Nine out of ten people using the National Health Service rated it as a positive experience, according to one of the biggest studies of patient opinion ever conducted. The 2003 patient survey, found that the vast majority of patients in all areas reported that they had confidence in those who treated them.More than a quarter of a million people took part in the survey, the first to be carried out independently by the Commission for Health Improvement. It looked at three key areas, accident and emergency, outpatient services and primary care.
The findings show that 85% of A&E patients and 94% of outpatients rated the overall standard of care they received as excellent, very good or good. Two thirds of patients said they were examined by a doctor or nurse practitioner within an hour of arriving in accident units. In all three key areas 9 out of 10 patients felt that the health professional they saw listened to what they had to say and more than 90% of those questioned said they had confidence in the person treating them.

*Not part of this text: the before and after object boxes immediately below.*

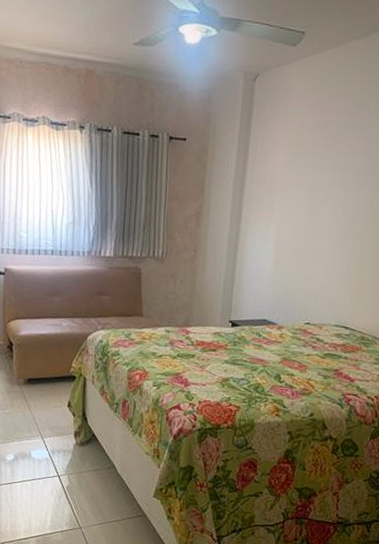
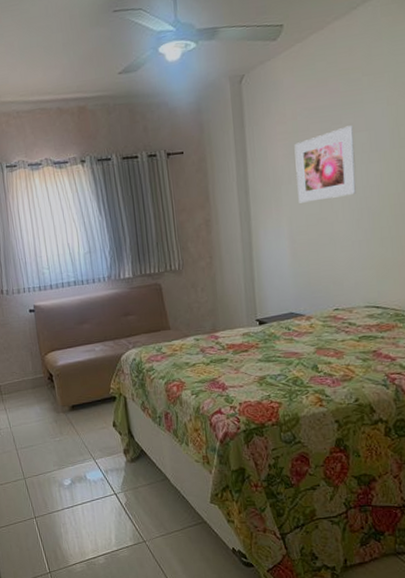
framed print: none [290,146,353,215] -> present [294,125,356,203]

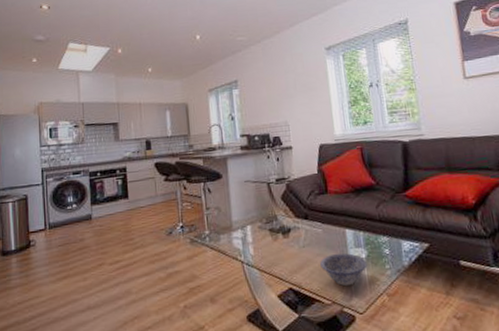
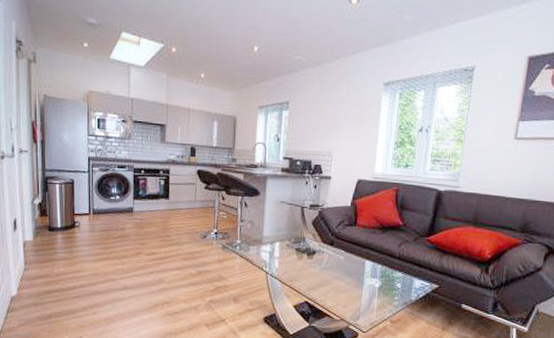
bowl: present [320,253,368,286] -> none [336,279,379,308]

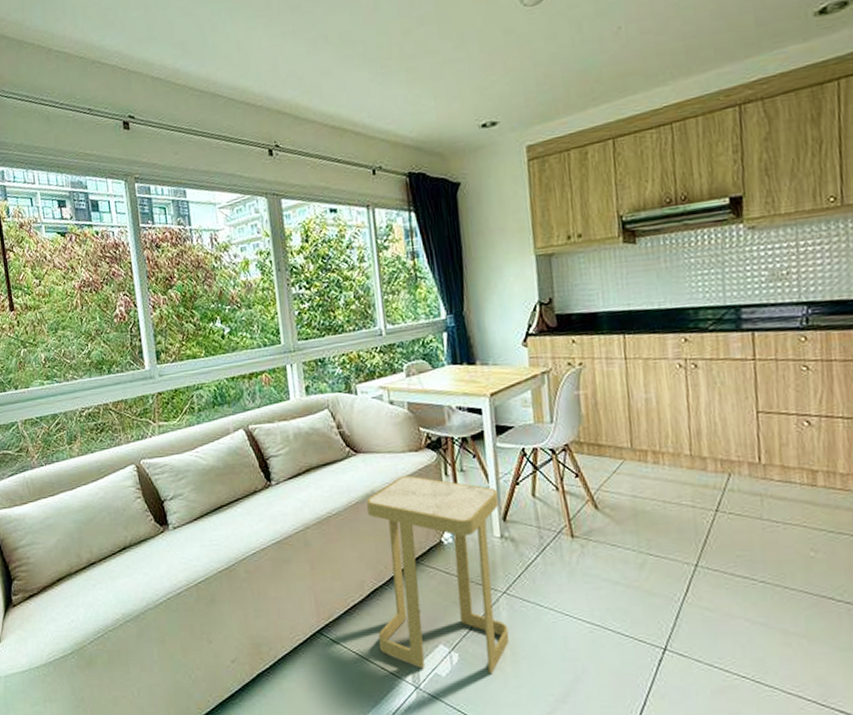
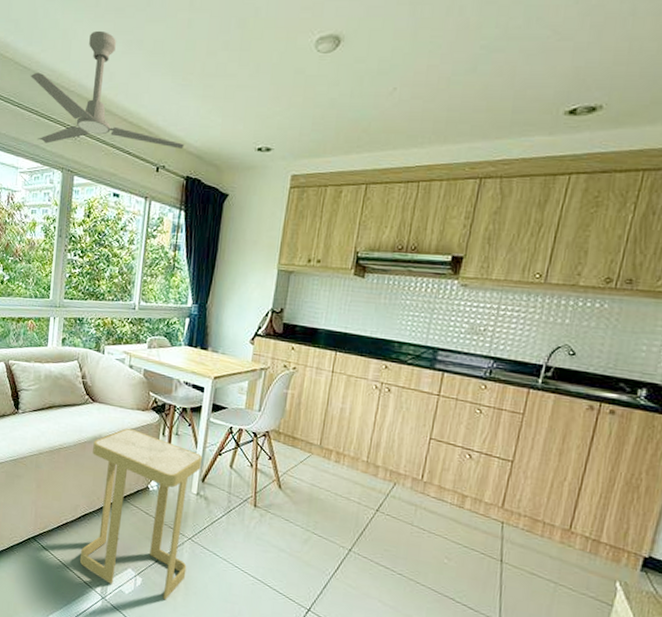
ceiling fan: none [210,33,399,170] -> present [31,30,185,149]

The Commission is working to improve patients’ experiences on five fronts – access and waiting, closer relationships, safe, high-quality, coordinated care, better information and more choice and making hospitals clean, comfortable and friendly.
Welcoming the report’s findings the Health Minister, Lord Norman Warner, said the information was important for the public as well as for clinicians, managers and other NHS staff as it was important that patients played a full part in decision making about their care. Where problems were identified at local level, he said, NHS Trusts could use the survey’s findings to make improvements that would help raise standards across the health service.